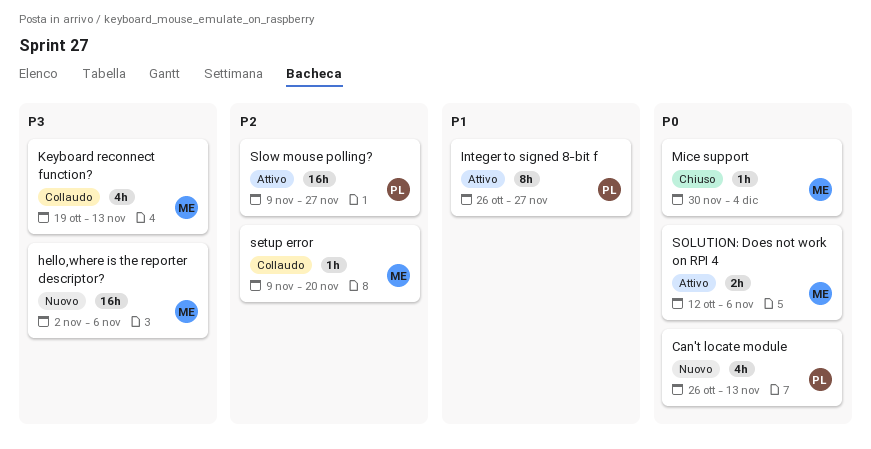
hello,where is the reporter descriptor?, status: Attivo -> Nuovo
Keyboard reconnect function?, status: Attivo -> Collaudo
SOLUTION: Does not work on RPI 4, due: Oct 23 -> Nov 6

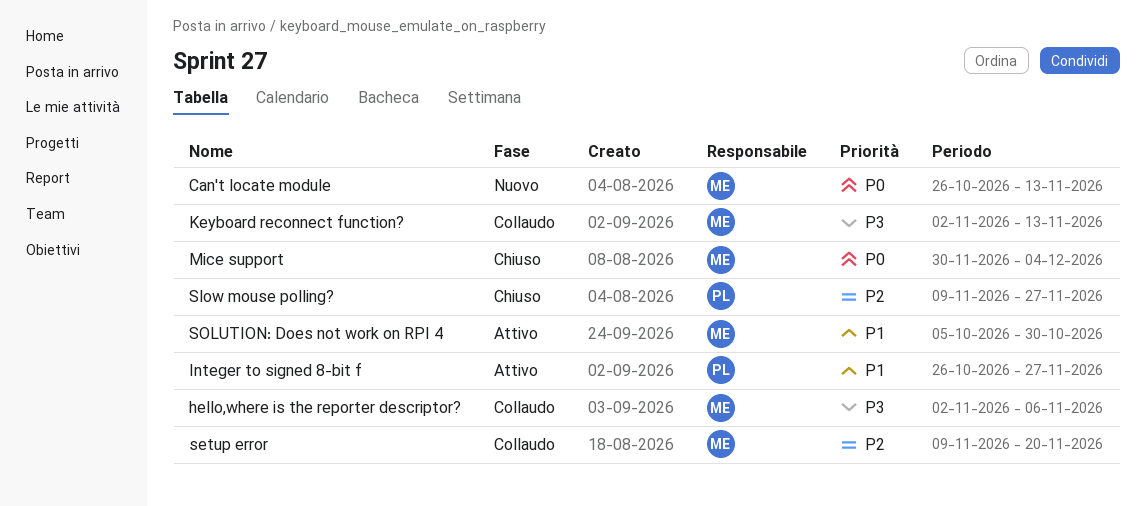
Can't locate module, owner: PL -> ME
hello,where is the reporter descriptor?, status: Nuovo -> Collaudo
Keyboard reconnect function?, start: Oct 19 -> Nov 2
Slow mouse polling?, status: Attivo -> Chiuso
SOLUTION: Does not work on RPI 4, priority: P0 -> P1
SOLUTION: Does not work on RPI 4, start: Oct 12 -> Oct 5
SOLUTION: Does not work on RPI 4, due: Nov 6 -> Oct 30

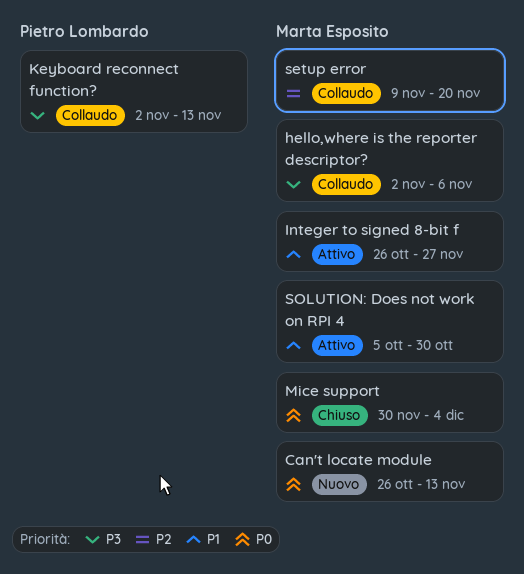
Integer to signed 8-bit f, owner: Pietro Lombardo -> Marta Esposito
Keyboard reconnect function?, owner: Marta Esposito -> Pietro Lombardo
Slow mouse polling?: present -> none

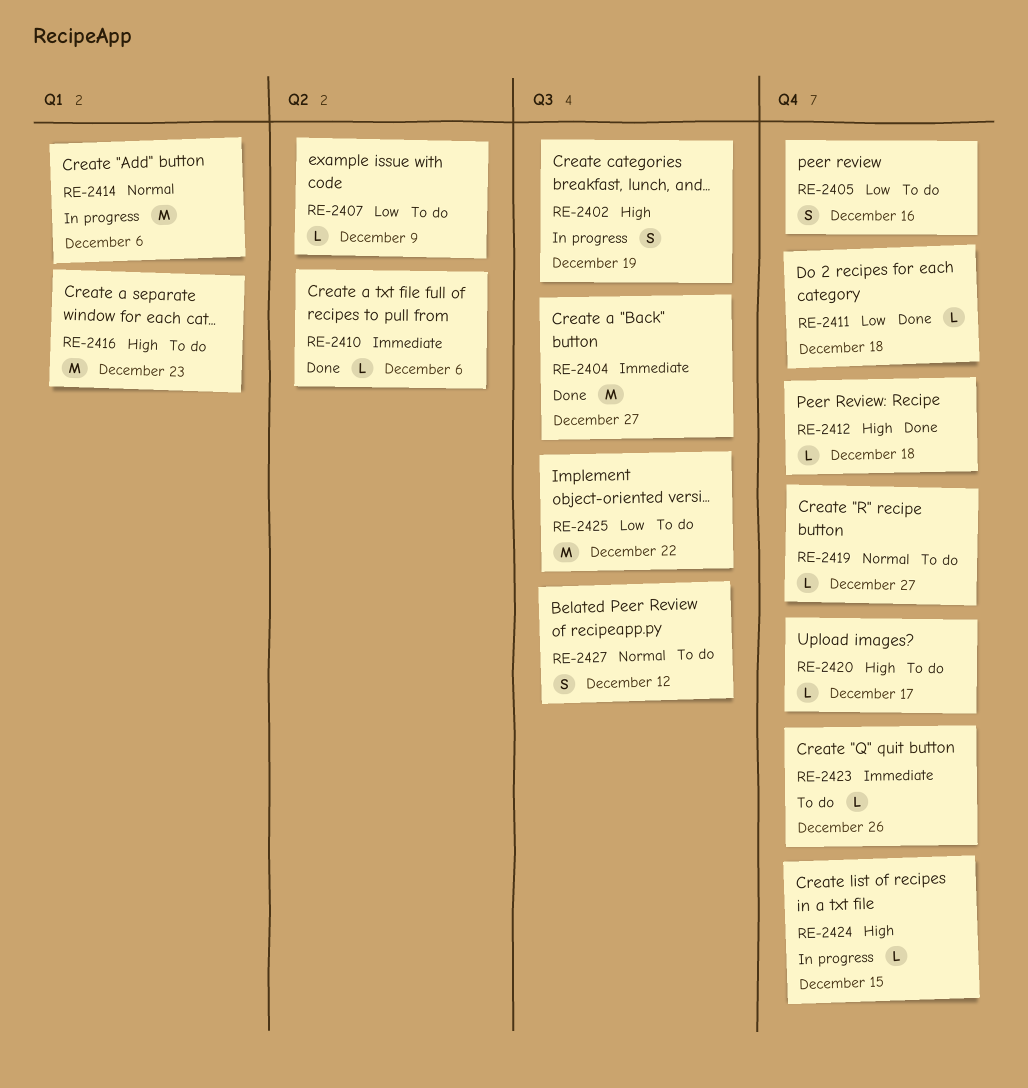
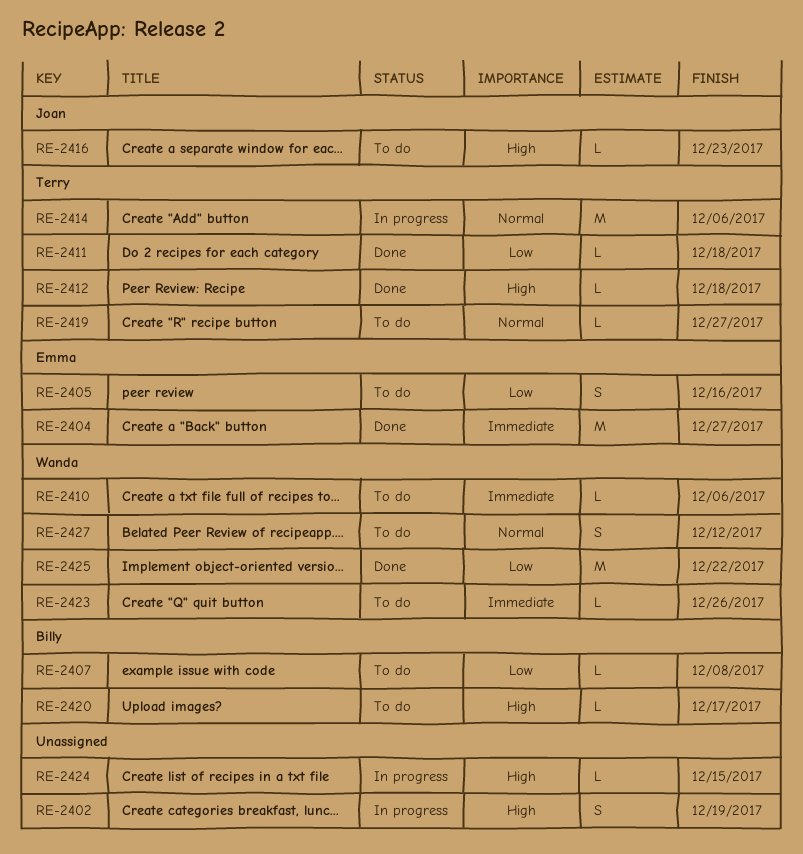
RE-2407, due: Dec 9 -> Dec 8
RE-2410, status: Done -> To do
RE-2416, estimate: M -> L
RE-2425, status: To do -> Done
###
• Work request
A faithful copy of all the data above is required, printed exactly and with no pictures.

• Result for this task
hello,where is the reporter descriptor?, status: Attivo -> Nuovo
Keyboard reconnect function?, status: Attivo -> Collaudo
SOLUTION: Does not work on RPI 4, due: Oct 23 -> Nov 6

Can't locate module, owner: PL -> ME
hello,where is the reporter descriptor?, status: Nuovo -> Collaudo
Keyboard reconnect function?, start: Oct 19 -> Nov 2
Slow mouse polling?, status: Attivo -> Chiuso
SOLUTION: Does not work on RPI 4, priority: P0 -> P1
SOLUTION: Does not work on RPI 4, start: Oct 12 -> Oct 5
SOLUTION: Does not work on RPI 4, due: Nov 6 -> Oct 30

Integer to signed 8-bit f, owner: Pietro Lombardo -> Marta Esposito
Keyboard reconnect function?, owner: Marta Esposito -> Pietro Lombardo
Slow mouse polling?: present -> none

RE-2407, due: Dec 9 -> Dec 8
RE-2410, status: Done -> To do
RE-2416, estimate: M -> L
RE-2425, status: To do -> Done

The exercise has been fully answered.